### [Task requirements]
Search term "path": copy each line of the data containing it.

### [Extracted material]

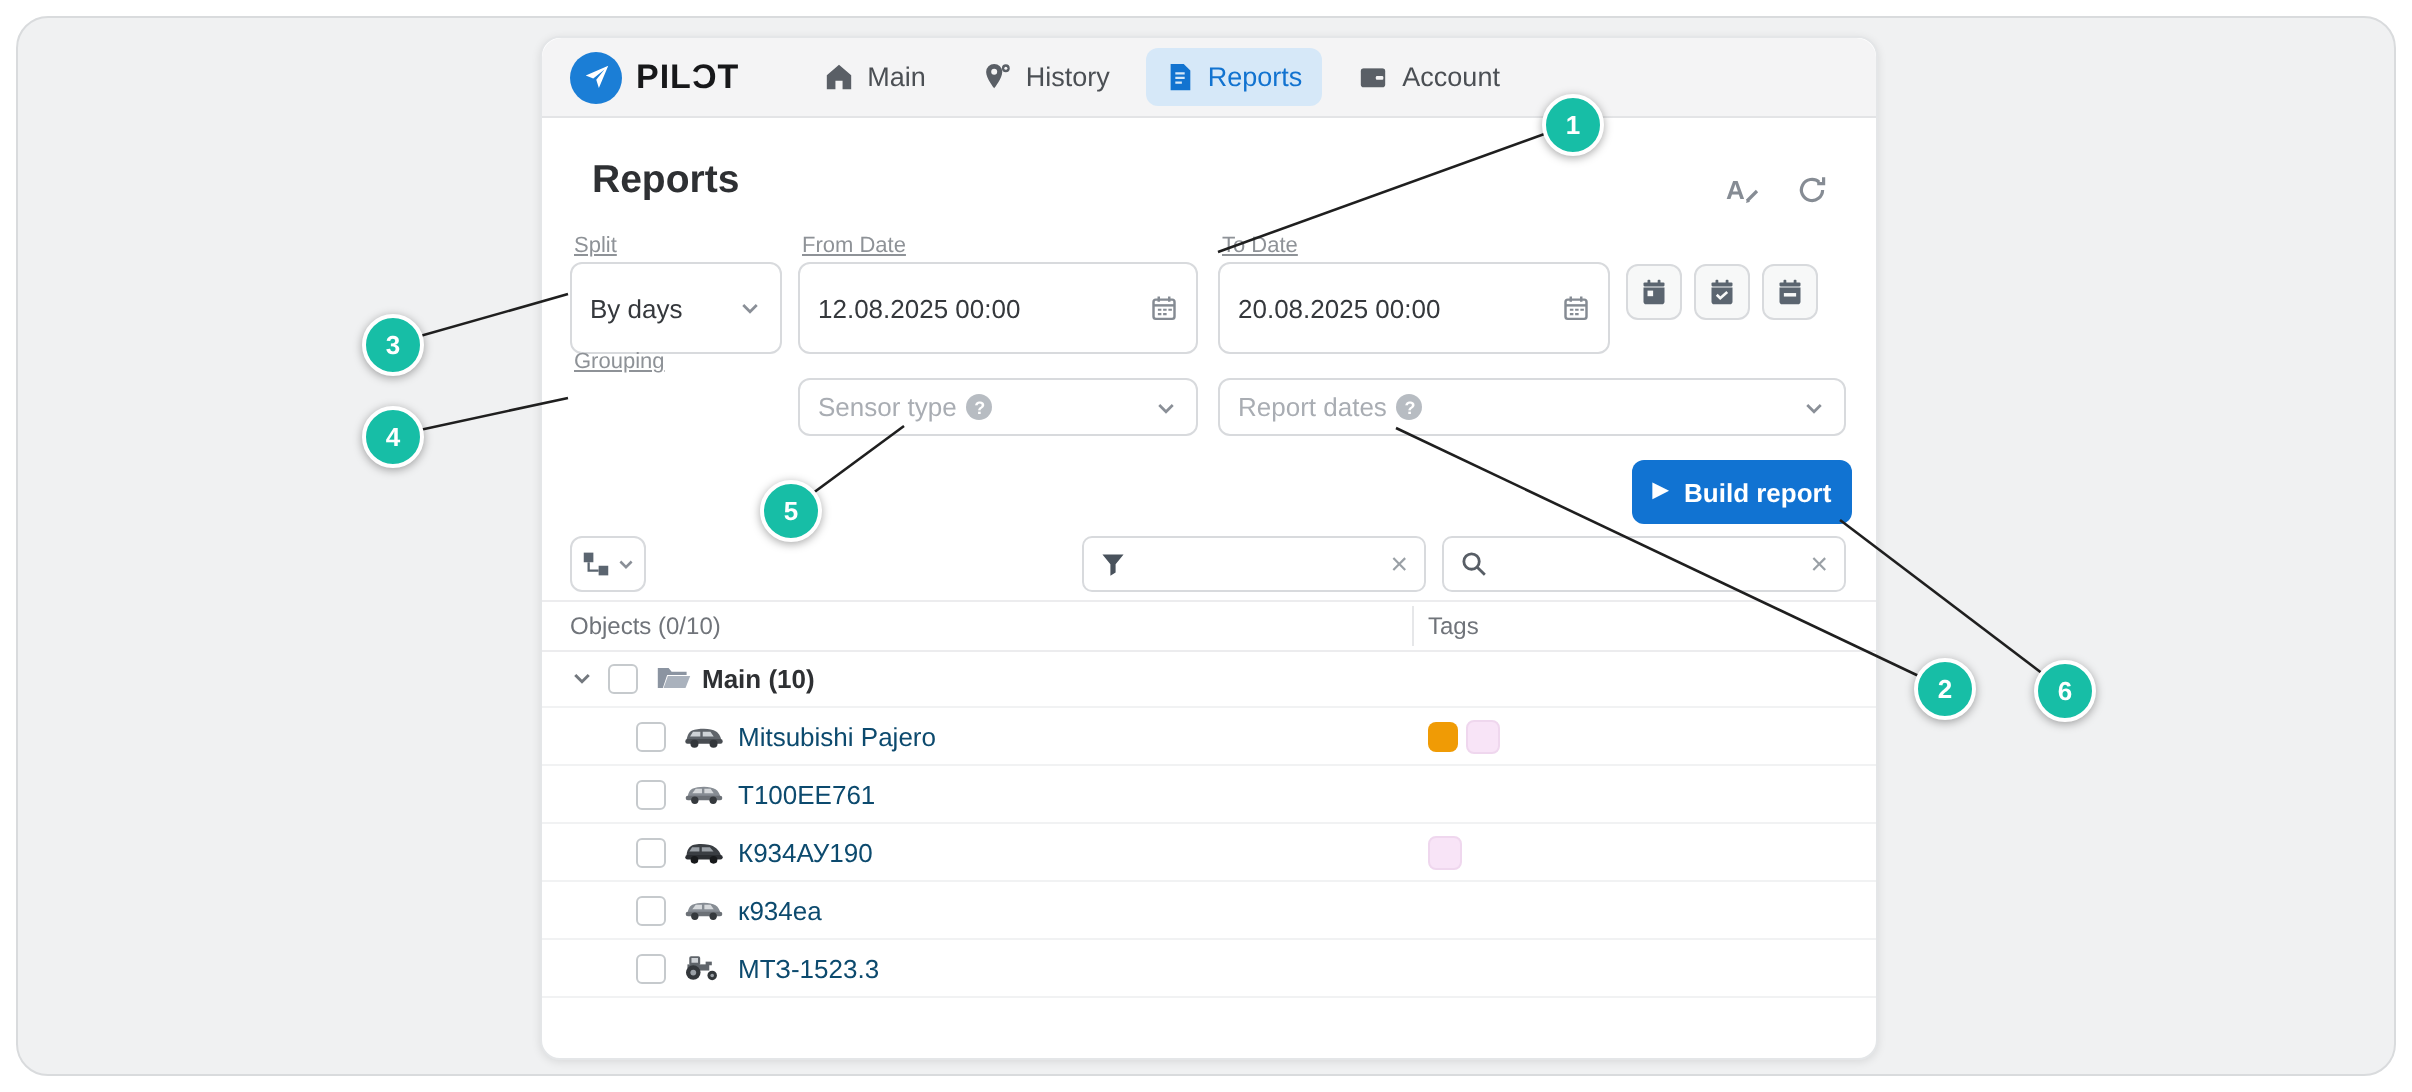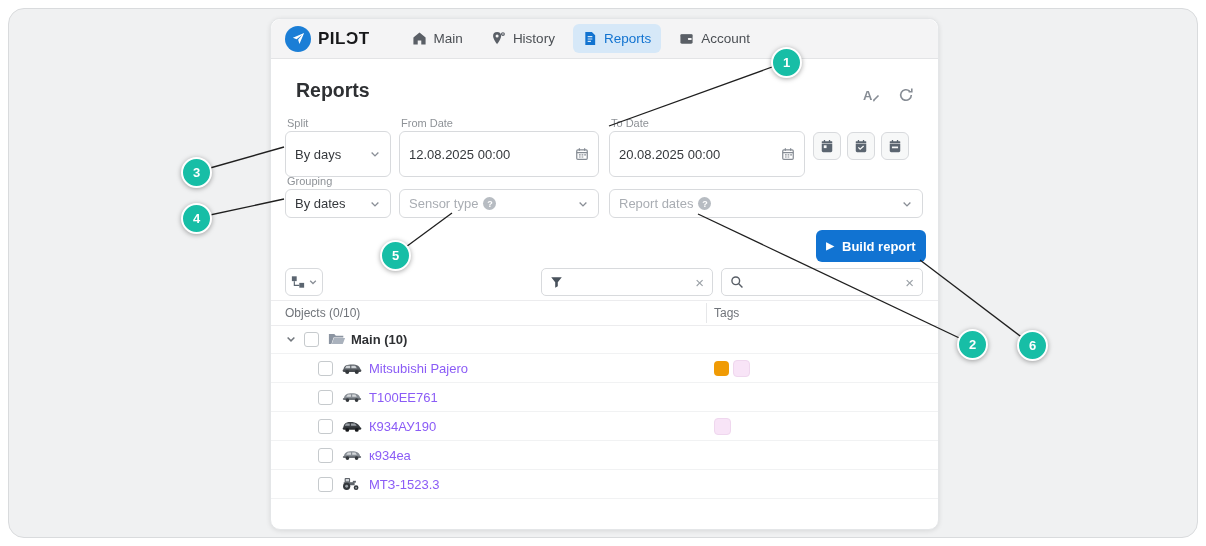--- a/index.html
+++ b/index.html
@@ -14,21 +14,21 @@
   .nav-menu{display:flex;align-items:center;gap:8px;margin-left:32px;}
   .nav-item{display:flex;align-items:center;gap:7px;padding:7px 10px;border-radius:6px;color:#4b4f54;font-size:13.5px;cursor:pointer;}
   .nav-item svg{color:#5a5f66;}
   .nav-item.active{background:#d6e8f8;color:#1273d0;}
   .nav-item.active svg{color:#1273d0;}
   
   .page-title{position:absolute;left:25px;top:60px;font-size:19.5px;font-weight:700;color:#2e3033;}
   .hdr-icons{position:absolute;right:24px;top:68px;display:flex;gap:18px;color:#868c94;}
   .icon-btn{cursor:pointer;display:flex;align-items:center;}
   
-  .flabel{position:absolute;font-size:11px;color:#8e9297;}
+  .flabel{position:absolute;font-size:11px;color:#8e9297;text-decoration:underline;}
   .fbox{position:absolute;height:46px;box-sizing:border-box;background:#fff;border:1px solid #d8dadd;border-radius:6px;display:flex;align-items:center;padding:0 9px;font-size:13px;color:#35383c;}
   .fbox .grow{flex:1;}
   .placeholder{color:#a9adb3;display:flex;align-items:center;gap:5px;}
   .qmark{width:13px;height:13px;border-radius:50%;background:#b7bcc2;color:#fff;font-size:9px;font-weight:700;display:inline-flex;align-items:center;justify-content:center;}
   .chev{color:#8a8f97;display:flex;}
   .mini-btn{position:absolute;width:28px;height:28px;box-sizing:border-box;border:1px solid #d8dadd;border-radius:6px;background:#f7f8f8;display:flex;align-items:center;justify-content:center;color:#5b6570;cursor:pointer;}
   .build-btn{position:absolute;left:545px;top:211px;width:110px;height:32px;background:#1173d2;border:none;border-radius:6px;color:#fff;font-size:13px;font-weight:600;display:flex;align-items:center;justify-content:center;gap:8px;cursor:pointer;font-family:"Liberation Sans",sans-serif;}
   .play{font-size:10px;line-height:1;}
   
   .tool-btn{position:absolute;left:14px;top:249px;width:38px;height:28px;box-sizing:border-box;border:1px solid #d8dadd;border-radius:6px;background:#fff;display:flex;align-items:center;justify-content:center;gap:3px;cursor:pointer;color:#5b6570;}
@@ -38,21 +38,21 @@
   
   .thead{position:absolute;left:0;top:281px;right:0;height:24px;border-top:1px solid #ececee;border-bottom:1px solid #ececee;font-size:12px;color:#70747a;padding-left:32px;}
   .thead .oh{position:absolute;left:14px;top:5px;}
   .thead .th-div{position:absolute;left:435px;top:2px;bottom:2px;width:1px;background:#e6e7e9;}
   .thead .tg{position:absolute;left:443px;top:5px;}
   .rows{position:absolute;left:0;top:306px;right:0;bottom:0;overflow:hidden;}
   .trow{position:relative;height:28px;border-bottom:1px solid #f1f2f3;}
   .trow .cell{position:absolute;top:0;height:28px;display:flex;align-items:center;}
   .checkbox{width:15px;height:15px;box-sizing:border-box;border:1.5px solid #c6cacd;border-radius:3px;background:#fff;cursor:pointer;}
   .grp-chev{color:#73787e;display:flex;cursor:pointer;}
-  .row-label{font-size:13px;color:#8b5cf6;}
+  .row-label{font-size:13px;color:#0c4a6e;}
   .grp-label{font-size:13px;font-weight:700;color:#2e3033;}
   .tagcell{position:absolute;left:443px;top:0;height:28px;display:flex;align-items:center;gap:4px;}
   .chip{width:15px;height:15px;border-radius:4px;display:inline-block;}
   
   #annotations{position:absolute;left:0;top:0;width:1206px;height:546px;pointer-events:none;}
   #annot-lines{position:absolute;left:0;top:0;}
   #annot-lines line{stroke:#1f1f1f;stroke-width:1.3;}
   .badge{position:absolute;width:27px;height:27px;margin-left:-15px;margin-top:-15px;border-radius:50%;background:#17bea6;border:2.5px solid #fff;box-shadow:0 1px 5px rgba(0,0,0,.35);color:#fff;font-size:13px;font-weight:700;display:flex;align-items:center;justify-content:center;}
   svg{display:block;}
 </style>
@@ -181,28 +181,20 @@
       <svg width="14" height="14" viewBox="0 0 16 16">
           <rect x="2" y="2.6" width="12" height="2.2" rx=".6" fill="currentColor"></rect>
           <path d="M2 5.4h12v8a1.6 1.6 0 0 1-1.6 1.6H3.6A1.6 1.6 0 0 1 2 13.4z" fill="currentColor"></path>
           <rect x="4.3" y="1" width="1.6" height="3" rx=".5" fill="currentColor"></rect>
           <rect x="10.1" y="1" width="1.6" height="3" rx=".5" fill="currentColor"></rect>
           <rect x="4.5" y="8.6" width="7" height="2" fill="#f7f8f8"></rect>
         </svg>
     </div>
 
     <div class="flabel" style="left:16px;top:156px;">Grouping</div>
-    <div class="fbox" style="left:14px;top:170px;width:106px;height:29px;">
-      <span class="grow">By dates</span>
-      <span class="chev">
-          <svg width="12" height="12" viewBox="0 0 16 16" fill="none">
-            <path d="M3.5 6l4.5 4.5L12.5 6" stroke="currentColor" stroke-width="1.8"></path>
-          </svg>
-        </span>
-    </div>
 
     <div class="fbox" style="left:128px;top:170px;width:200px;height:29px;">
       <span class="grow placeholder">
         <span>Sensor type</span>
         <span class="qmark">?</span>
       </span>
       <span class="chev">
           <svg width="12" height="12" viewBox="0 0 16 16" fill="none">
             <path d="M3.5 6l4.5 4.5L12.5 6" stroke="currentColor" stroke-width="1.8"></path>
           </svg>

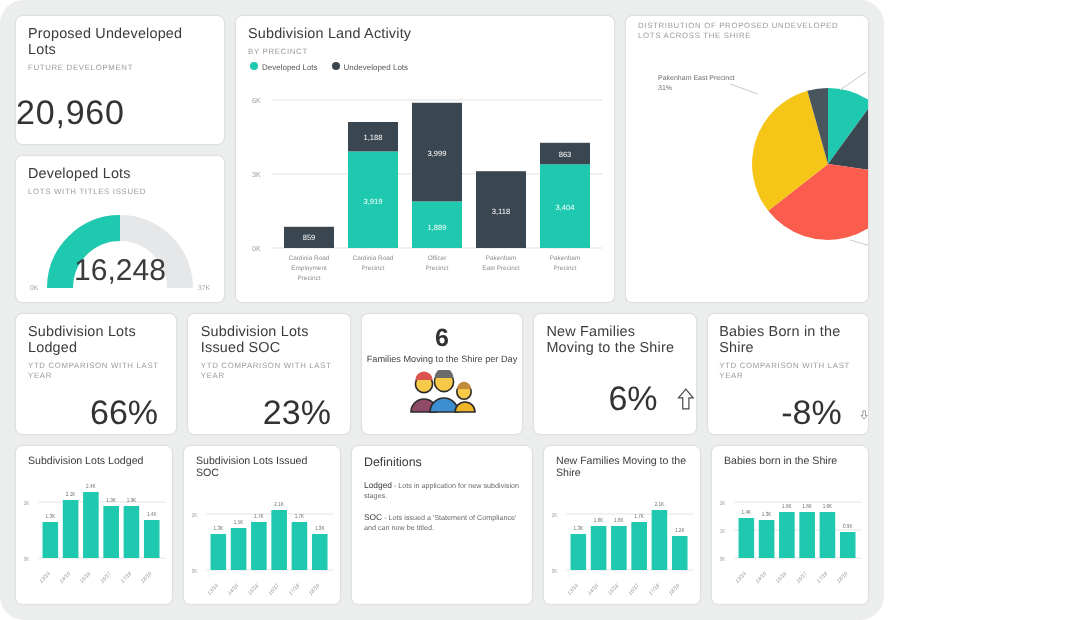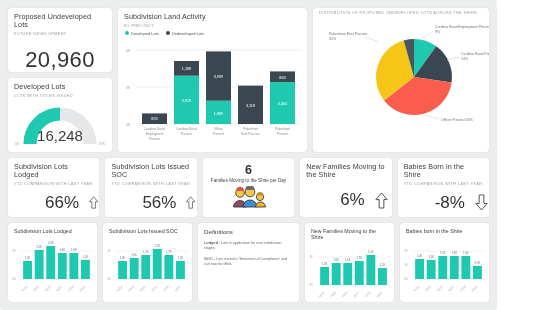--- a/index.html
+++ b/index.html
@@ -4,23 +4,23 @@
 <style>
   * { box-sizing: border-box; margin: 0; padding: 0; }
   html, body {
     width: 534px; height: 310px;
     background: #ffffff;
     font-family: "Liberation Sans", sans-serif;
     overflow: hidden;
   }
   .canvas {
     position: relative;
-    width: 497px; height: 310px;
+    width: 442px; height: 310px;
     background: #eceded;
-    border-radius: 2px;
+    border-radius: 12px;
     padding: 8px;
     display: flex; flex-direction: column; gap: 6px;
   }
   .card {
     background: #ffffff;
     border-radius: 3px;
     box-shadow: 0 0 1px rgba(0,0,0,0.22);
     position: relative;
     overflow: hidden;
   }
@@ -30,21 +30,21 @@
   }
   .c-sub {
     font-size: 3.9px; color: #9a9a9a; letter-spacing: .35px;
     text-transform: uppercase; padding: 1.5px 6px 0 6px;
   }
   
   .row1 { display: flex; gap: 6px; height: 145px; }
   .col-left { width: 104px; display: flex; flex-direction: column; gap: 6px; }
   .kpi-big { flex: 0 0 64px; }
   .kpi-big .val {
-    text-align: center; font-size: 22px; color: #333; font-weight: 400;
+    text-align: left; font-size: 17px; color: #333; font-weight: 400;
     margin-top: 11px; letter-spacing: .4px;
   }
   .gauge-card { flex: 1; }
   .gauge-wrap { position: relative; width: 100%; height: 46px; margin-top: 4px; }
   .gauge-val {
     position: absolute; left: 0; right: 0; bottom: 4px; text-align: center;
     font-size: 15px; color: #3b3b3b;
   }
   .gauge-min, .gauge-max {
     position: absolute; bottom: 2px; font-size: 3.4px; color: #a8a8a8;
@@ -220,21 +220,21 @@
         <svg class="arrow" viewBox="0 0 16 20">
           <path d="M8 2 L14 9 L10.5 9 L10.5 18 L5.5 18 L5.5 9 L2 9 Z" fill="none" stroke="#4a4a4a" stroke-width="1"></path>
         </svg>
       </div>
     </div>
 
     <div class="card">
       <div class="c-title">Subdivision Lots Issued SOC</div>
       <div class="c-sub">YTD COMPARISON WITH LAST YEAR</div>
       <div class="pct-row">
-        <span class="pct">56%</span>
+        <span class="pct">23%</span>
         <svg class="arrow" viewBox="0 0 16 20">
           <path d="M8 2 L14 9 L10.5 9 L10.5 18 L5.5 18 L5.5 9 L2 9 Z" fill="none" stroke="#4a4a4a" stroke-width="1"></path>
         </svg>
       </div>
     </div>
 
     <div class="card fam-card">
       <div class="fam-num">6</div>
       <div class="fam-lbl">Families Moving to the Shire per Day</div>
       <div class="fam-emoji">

### [Answer space]
           <path d="M2 5.4h12v8a1.6 1.6 0 0 1-1.6 1.6H3.6A1.6 1.6 0 0 1 2 13.4z" fill="currentColor"></path>
-            <path d="M3.5 6l4.5 4.5L12.5 6" stroke="currentColor" stroke-width="1.8"></path>
             <path d="M3.5 6l4.5 4.5L12.5 6" stroke="currentColor" stroke-width="1.8"></path>
           <path d="M8 2 L14 9 L10.5 9 L10.5 18 L5.5 18 L5.5 9 L2 9 Z" fill="none" stroke="#4a4a4a" stroke-width="1"></path>
           <path d="M8 2 L14 9 L10.5 9 L10.5 18 L5.5 18 L5.5 9 L2 9 Z" fill="none" stroke="#4a4a4a" stroke-width="1"></path>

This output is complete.